*** EXTRACT Section Begins ***

Rishi Sunak must take action to help parents with the cost of the school run
Soaring fuel prices are hitting thousands of people and today, chair of the education select committee, Robert Halfon, pointed out just another way families are being affected by spiralling petrol prices – parents are now struggling to afford to take their children to school.
‘I have had constituents who have told me they have had to sleep in car parks overnight because they cannot afford to drive home,’ the Conservative MP said. ‘A mother has said to me she is thinking about home educating her child because of the cost of driving to school.’
As a mum (and indeed, a human being) I’m nothing short of horrified by these two situations. Parents – presumably with their children – sleeping in car parks. Think about that for a moment. Not to mention their physical safety, how on earth is bedding down on the back seat conducive to children getting a good education? To parents being able to perform at work?
And for many parents, particularly those in rural areas or outwith catchments, telling your kids to walk or relying on public transport simply aren’t options.
And then, for a mum to have to consider home-educating her child? Unlike home-schooling over the pandemic, a temporary measure that we all got through by the skin of our teeth and numerous glasses of wine, home-educating is permanent.
Taking your kid away from regular social interactivity, from an institution that will teach them far more than the mere lessons they learn there and to then come up with a whole curriculum yourself to prepare your child for life single-handedly? The mere thought makes me shudder.
That’s not to say that home-schooling should be dismissed as a viable option, but it definitely shouldn’t be a situation that families are forced into.
Parents are not teachers – we haven’t undergone the adequate training or experience. It’s a bit like saying we’ll just become an MP for a day – although, actually we may be more effective than a few of the current ones.
How on earth is bedding down on the back seat conducive to children getting a good education?
That’s my reaction to those two heart-breaking statements.
Rishi Sunak, the Chancellor, the man actually able to do something about this shocking situation, had a slightly different one. Which is… nothing.
Unlike other countries on the continent, who have made concessions to counter the surging cost of petrol, Mr Sunak has thus far ignored calls to cut fuel VAT. Incredibly, the Treasury could end up with a £2.9billion windfall precisely because of the fuel crisis, a number that is hardly going to motivate them to look at the issue too closely.

*** EXTRACT Section Ends ***
*** EXTRACTED ENTRIES Section Begins ***

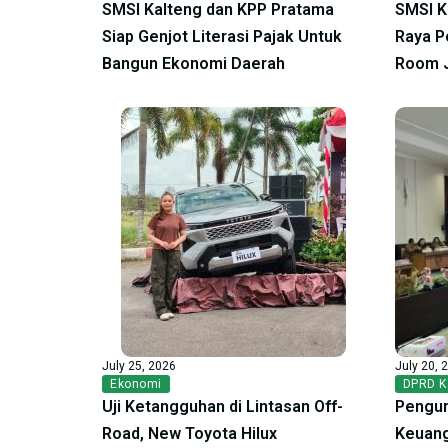
SMSI Kalteng dan KPP Pratama
SMSI K
Siap Genjot Literasi Pajak Untuk
Raya P
Bangun Ekonomi Daerah
Room 
July 25, 2026
July 20, 
Ekonomi
DPRD K
Uji Ketangguhan di Lintasan Off-
Pengur
Road, New Toyota Hilux
Keuang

*** EXTRACTED ENTRIES Section Ends ***

## WHAT TO DO
1) List each phrase the article uses to describe the role or position of Robert Halfon or Rishi Sunak.
2) Say whether each statement agrees with the article, and quote the words that decide it: (a) The Treasury could gain a large sum because of the fuel crisis. (b) The writer believes home-schooling should be dismissed as a viable option. (c) Mr Sunak has cut fuel VAT.
3) Retype the part of the article starting at "Parents are not" and ending at "two heart-breaking statements.".
Work only from the article.

## ACTIVITY ANSWERS
1)
- Robert Halfon: "chair of the education select committee"
- Robert Halfon: "the Conservative MP"
- Rishi Sunak: "the Chancellor"
- Rishi Sunak: "the man actually able to do something about this shocking situation"

2)
(a) Yes: "the Treasury could end up with a £2.9billion windfall precisely because of the fuel crisis"
(b) No: "That’s not to say that home-schooling should be dismissed as a viable option"
(c) No: "Mr Sunak has thus far ignored calls to cut fuel VAT"

3)
Parents are not teachers – we haven’t undergone the adequate training or experience. It’s a bit like saying we’ll just become an MP for a day – although, actually we may be more effective than a few of the current ones.
How on earth is bedding down on the back seat conducive to children getting a good education?
That’s my reaction to those two heart-breaking statements.